Excerpt to read:
Yet much of his verse we think cannot live. His early imitations of Scott in narrative, and his latest songs of labor, which appear mechanical and cold, compared with Barry Cornwall's Weaver's Song, (the palpable model of Whittier's attempts,) or the songs of Burns. Gallagher's Laborer, in this department of poetry for the people, (where Elliott is the foremost bard of the present day,) strikes us as superior to anything of Whittier's in the same way.

The list of Quaker writers is short. Besides those we have mentioned, whose writings made a part of the current popular literature, we may add John Neal, a Quaker born and bred, though, doubtless, long since read out of meeting; Hannah Adams, the worthy spinster; and Mrs. Opie, if we are not mistaken, excellent in her tales for the young.

[Data excerpts]
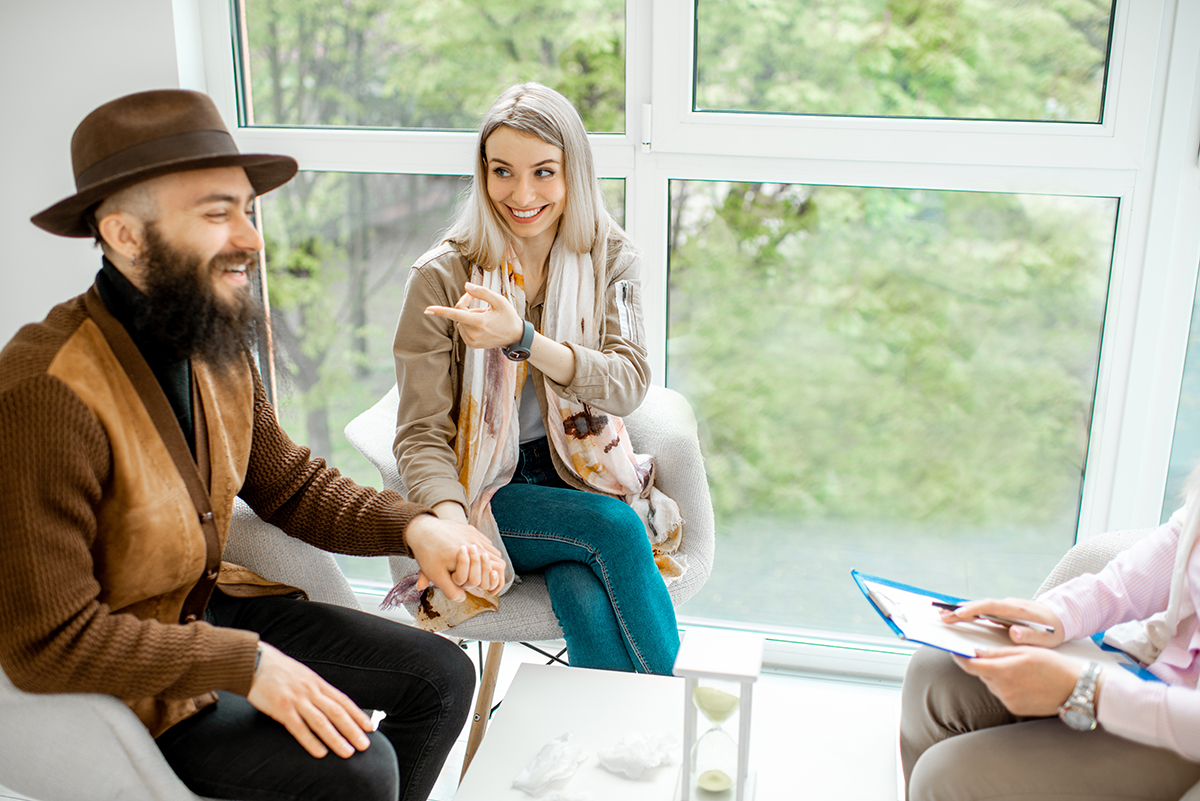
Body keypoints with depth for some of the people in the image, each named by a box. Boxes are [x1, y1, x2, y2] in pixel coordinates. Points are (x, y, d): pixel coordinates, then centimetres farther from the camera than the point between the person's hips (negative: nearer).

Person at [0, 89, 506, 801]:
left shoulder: (219, 348, -3)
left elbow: (291, 487, 8)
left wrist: (413, 526, -9)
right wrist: (245, 664, -27)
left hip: (214, 605, 8)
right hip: (124, 684, -8)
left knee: (442, 677, 5)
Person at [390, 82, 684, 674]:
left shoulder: (609, 260, -1)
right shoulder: (441, 278, -9)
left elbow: (628, 383, -15)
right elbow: (422, 434, -11)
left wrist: (521, 337, -31)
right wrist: (451, 526, -32)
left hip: (582, 478, 2)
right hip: (487, 491, -1)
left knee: (588, 603, -29)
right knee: (616, 527, -29)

What to produce:
In the passage on Whittier and Quaker writers, which song by Barry Cornwall is called the palpable model of Whittier's attempts?

Answer space:
The Weaver's Song.